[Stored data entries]
━━━━━━

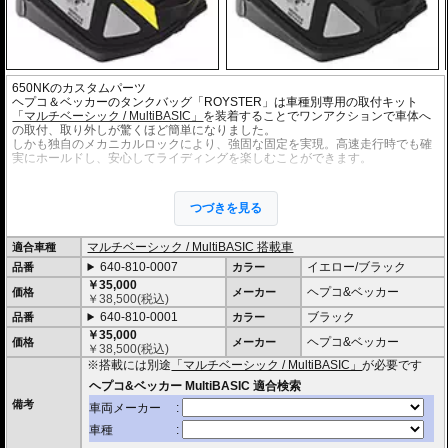
650NKのカスタムパーツ
ヘプコ＆ベッカーのタンクバッグ「ROYSTER」は車種別専用の取付キット
「マルチベーシック / MultiBASIC」
を装着することでワンアクションで車体へ
の取付、取り外しが驚くほど簡単になりました。
しかも独自のメカニカルロックにより、強固な固定を実現。高速走行時でも確
実にホールドし、安心してライディングを楽しむことができます。
・シャープなイメージを演出するエッジの効いたデザイン。サイドソフトバッ
グ「Royster」C-Bow用と統一されたデザインとなります。
つづきを見る
・ソフトバッグでありながら型くずれを起こしにくく、また高いホールド性能
を誇り、高速走行でも安心してご利用いただけます (メーカー推奨最大速度 : 13
0km/h)。
マルチベーシック / MultiBASIC 搭載車
適合車種
・防水仕様 : 高い防水性を誇るロールクロージャータイプの一体型インナーバ
640-810-0007
イエロー/ブラック
品番
カラー
ッグを装備。 (完全防水を保証するものではありません)
・サイドにあしらわれたトライアングルデザインは安全性を高めるリフレクタ
￥35,000
ヘプコ&ベッカー
価格
メーカー
ー仕様
￥
38,500
(税込)
・
バッグの開閉ロックやバッグの車体へのロックなど様々なセキュリティオプ
640-810-0001
ブラック
品番
カラー
ション
の使用が可能。
￥35,000
・オプションにスマホバッグを用意。バッグに入れたままでの操作が可能で、
ヘプコ&ベッカー
価格
メーカー
￥
38,500
(税込)
スマホをナビとして利用する際に大変便利です。
※搭載には別途
「マルチベーシック / MultiBASIC」
が必要です
・容量 6-9L (可変)
・耐荷重 3Kg
・サイズ H x W x D : 約17-24 x 26 x 33 cm
備考
・重さ 0.6kg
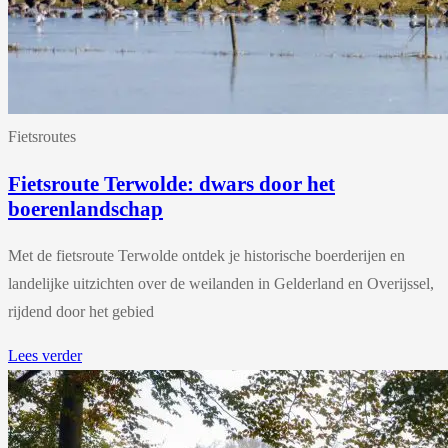
Fietsroutes
Fietsroute Terwolde: dwars door het
boerenlandschap
Met de fietsroute Terwolde ontdek je historische boerderijen en
landelijke uitzichten over de weilanden in Gelderland en Overijssel,
rijdend door het gebied
Lees verder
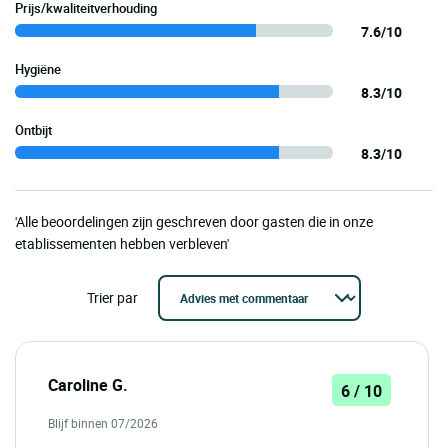
Prijs/kwaliteitverhouding
7.6/10
Hygiëne
8.3/10
Ontbijt
8.3/10
'Alle beoordelingen zijn geschreven door gasten die in onze
etablissementen hebben verbleven'
Trier par
Caroline G.
6 / 10
Blijf binnen 07/2026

━━━━━━

- _EXERCISE AIM_
Rename every "品番" in the entries above to "型番" and leave all other text unchanged. Omit the pictures from your answer.

- _ANSWER TO THIS PROBLEM_
650NKのカスタムパーツ
ヘプコ＆ベッカーのタンクバッグ「ROYSTER」は車種別専用の取付キット
「マルチベーシック / MultiBASIC」
を装着することでワンアクションで車体へ
の取付、取り外しが驚くほど簡単になりました。
しかも独自のメカニカルロックにより、強固な固定を実現。高速走行時でも確
実にホールドし、安心してライディングを楽しむことができます。
・シャープなイメージを演出するエッジの効いたデザイン。サイドソフトバッ
グ「Royster」C-Bow用と統一されたデザインとなります。
つづきを見る
・ソフトバッグでありながら型くずれを起こしにくく、また高いホールド性能
を誇り、高速走行でも安心してご利用いただけます (メーカー推奨最大速度 : 13
0km/h)。
マルチベーシック / MultiBASIC 搭載車
適合車種
・防水仕様 : 高い防水性を誇るロールクロージャータイプの一体型インナーバ
640-810-0007
イエロー/ブラック
型番
カラー
ッグを装備。 (完全防水を保証するものではありません)
・サイドにあしらわれたトライアングルデザインは安全性を高めるリフレクタ
￥35,000
ヘプコ&ベッカー
価格
メーカー
ー仕様
￥
38,500
(税込)
・
バッグの開閉ロックやバッグの車体へのロックなど様々なセキュリティオプ
640-810-0001
ブラック
型番
カラー
ション
の使用が可能。
￥35,000
・オプションにスマホバッグを用意。バッグに入れたままでの操作が可能で、
ヘプコ&ベッカー
価格
メーカー
￥
38,500
(税込)
スマホをナビとして利用する際に大変便利です。
※搭載には別途
「マルチベーシック / MultiBASIC」
が必要です
・容量 6-9L (可変)
・耐荷重 3Kg
・サイズ H x W x D : 約17-24 x 26 x 33 cm
備考
・重さ 0.6kg
Fietsroutes
Fietsroute Terwolde: dwars door het
boerenlandschap
Met de fietsroute Terwolde ontdek je historische boerderijen en
landelijke uitzichten over de weilanden in Gelderland en Overijssel,
rijdend door het gebied
Lees verder
Prijs/kwaliteitverhouding
7.6/10
Hygiëne
8.3/10
Ontbijt
8.3/10
'Alle beoordelingen zijn geschreven door gasten die in onze
etablissementen hebben verbleven'
Trier par
Caroline G.
6 / 10
Blijf binnen 07/2026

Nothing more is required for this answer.